Le chercheur reproche aussi à SharkNinja d’avoir minimisé la gravité du problème. Il affirme que l’entreprise a questionné la nécessité d’un CVE. Pourtant, le rapport mentionne une politique de divulgation qui promet des mises à jour régulières jusqu’à la résolution.

À ce stade, aucun CVE n’a été attribué. Aucun avis public de sécurité n’a non plus été publié par le fabricant, selon le rapport. Cette absence complique la communication vers les utilisateurs et les administrateurs de flotte domestique.

Pas de firmware à attendre : la correction AWS doit venir de SharkNinja

Le volet technique est clair sur un point. La correction n’exige pas de mise à jour locale du robot. Elle doit intervenir dans le compte AWS de SharkNinja.

Le rapport indique que le fabricant doit restreindre la politique AWS IoT pour lier chaque certificat à l’appareil concerné. Une autre option consiste à réémettre des certificats correctement limités. Dans les deux cas, l’action se joue côté serveur.

Pour les propriétaires, cela change la lecture de la crise. Attendre un firmware ne suffit pas, puisque le problème principal réside dans le cloud. Tant que la politique n’est pas corrigée, l’exposition persiste à l’échelle de la région concernée.

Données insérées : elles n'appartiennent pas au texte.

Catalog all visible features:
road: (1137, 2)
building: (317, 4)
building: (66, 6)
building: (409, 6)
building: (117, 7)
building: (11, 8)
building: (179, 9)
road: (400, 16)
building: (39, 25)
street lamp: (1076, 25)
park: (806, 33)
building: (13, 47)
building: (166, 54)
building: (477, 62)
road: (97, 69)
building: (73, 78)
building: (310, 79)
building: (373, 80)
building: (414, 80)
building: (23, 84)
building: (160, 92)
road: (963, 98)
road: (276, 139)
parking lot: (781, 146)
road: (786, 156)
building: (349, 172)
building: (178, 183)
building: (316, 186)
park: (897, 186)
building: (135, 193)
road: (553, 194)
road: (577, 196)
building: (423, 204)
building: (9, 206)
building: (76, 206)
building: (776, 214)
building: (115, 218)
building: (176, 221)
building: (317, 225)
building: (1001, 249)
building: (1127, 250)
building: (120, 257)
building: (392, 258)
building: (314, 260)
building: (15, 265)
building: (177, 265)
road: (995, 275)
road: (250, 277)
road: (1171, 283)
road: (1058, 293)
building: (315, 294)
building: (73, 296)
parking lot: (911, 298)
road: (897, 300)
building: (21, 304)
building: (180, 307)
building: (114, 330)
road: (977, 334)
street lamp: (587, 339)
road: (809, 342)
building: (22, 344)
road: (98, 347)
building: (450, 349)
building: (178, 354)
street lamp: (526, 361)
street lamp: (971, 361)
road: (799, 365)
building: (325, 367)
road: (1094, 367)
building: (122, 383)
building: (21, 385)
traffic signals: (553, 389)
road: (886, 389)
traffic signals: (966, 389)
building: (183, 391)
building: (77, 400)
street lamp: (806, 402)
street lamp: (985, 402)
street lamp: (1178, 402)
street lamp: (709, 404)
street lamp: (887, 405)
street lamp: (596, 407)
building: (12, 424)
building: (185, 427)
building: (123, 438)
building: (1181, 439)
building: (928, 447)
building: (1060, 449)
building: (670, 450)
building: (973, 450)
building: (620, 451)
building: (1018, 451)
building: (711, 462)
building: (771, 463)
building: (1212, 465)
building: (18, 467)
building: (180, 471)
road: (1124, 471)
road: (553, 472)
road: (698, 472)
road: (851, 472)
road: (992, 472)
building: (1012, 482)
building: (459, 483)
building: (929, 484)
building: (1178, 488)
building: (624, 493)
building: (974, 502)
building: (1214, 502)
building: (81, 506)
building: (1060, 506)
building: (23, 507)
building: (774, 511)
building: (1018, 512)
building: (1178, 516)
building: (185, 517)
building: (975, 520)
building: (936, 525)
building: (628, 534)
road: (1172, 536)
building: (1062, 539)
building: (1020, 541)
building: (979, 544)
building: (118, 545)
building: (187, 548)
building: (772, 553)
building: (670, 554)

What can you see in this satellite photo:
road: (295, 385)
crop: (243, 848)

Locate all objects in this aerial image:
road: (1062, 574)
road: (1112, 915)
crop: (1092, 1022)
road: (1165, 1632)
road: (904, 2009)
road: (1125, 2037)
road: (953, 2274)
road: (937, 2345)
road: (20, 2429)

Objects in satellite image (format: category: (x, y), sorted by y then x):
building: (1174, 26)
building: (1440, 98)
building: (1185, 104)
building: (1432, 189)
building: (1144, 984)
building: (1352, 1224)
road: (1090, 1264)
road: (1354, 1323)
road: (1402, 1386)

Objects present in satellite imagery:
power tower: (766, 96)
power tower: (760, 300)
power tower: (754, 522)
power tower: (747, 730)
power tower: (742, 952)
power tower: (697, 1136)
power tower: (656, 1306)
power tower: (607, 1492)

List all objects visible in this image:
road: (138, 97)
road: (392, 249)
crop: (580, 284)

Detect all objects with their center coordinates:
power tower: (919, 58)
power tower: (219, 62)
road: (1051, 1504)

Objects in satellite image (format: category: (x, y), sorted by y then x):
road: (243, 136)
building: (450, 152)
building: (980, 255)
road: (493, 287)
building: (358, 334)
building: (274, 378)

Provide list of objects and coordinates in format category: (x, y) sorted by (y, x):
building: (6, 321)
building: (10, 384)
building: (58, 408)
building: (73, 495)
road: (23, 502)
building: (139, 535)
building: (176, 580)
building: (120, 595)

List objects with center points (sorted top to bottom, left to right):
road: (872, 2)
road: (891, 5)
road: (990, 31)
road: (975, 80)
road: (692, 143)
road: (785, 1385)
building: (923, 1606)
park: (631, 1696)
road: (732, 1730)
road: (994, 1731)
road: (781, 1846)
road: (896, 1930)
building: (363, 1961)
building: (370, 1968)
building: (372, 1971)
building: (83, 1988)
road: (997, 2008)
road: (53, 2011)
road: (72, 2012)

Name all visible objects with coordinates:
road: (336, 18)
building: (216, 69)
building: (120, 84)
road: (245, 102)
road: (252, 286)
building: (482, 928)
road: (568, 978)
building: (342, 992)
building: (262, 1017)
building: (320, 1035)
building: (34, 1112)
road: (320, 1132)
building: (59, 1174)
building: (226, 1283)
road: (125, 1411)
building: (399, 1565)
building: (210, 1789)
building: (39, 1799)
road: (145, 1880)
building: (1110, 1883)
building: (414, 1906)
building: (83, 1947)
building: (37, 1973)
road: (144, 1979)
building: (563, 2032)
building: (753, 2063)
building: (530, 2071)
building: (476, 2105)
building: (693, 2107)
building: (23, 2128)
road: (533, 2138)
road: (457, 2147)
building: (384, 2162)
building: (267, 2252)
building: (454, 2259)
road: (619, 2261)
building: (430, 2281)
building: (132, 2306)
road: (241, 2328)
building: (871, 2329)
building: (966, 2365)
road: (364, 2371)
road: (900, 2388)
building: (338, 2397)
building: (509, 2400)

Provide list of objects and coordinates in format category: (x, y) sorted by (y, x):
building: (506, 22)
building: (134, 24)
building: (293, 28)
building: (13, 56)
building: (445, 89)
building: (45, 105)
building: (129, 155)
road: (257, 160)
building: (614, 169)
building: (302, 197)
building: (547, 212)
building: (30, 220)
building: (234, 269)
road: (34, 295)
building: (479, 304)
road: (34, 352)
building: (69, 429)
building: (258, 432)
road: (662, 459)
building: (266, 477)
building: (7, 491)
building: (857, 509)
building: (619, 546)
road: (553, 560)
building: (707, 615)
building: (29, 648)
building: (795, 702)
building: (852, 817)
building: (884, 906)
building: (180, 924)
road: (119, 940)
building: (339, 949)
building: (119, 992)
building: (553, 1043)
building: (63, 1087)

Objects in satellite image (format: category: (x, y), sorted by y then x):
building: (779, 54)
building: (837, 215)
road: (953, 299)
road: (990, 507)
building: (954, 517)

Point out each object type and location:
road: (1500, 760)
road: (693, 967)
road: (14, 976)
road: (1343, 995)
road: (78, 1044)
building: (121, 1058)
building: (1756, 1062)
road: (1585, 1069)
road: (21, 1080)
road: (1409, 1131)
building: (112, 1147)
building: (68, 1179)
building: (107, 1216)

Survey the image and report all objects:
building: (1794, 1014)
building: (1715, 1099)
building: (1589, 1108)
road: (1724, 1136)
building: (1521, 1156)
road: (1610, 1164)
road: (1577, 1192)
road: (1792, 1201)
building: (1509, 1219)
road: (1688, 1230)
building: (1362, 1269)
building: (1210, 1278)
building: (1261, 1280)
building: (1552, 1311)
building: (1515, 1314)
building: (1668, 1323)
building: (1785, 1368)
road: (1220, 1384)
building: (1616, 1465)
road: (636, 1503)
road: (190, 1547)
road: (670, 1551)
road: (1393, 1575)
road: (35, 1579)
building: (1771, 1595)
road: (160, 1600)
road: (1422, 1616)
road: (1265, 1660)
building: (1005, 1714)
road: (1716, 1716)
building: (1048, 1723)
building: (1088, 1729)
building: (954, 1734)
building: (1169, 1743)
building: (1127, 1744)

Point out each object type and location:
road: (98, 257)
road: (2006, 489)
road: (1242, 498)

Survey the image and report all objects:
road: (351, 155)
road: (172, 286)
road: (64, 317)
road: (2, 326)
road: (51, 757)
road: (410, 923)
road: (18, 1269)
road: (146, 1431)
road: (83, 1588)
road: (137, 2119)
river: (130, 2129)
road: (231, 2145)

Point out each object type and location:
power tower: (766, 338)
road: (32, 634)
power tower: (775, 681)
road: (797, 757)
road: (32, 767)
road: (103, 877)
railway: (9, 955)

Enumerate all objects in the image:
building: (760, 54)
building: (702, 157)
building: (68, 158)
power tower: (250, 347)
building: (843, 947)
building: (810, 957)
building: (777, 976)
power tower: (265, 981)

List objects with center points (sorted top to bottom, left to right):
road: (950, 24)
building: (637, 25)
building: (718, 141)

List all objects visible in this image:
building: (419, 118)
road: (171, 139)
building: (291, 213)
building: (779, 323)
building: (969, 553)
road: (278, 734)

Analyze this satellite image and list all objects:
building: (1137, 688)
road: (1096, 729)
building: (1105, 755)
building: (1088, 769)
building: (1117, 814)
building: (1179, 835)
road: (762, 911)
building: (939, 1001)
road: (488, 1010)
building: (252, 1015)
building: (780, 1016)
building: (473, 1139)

Le rapport mentionne une seule mesure de mitigation immédiate pour l’utilisateur : déconnecter l’aspirateur du Wi‑Fi. Cette étape coupe l’accès au cloud AWS et réduit le risque d’exploitation à distance. En revanche, elle peut aussi désactiver certaines fonctions connectées du produit.

  • Risque principal : exécution de commandes root à distance.
  • Données exposées : vidéo live, cartes du domicile, Wi‑Fi en clair.
  • Étendue observée : 1 517 605 numéros de série en 24 heures dans une seule région.
  • Appareils réactifs : 673 816, soit 44 % des unités observées.
  • Mitigation actuelle : déconnexion du Wi‑Fi en attendant un correctif cloud.

Ce que les prochaines semaines impliquent pour les propriétaires de Shark

Le prochain jalon concret reste la publication d’un correctif cloud, ou au minimum d’un avis officiel de SharkNinja. À ce jour, le rapport n’en signale aucun. Pour les utilisateurs, la surveillance doit donc porter sur une éventuelle modification côté service, pas sur une mise à jour firmware visible dans l’application.

En attendant, le message est simple. Si votre robot Shark dépend du cloud, la seule protection immédiate citée par le rapport consiste à le sortir du réseau Wi‑Fi. La situation mérite aussi une attention particulière si le robot embarque une caméra ou conserve des cartes détaillées du domicile.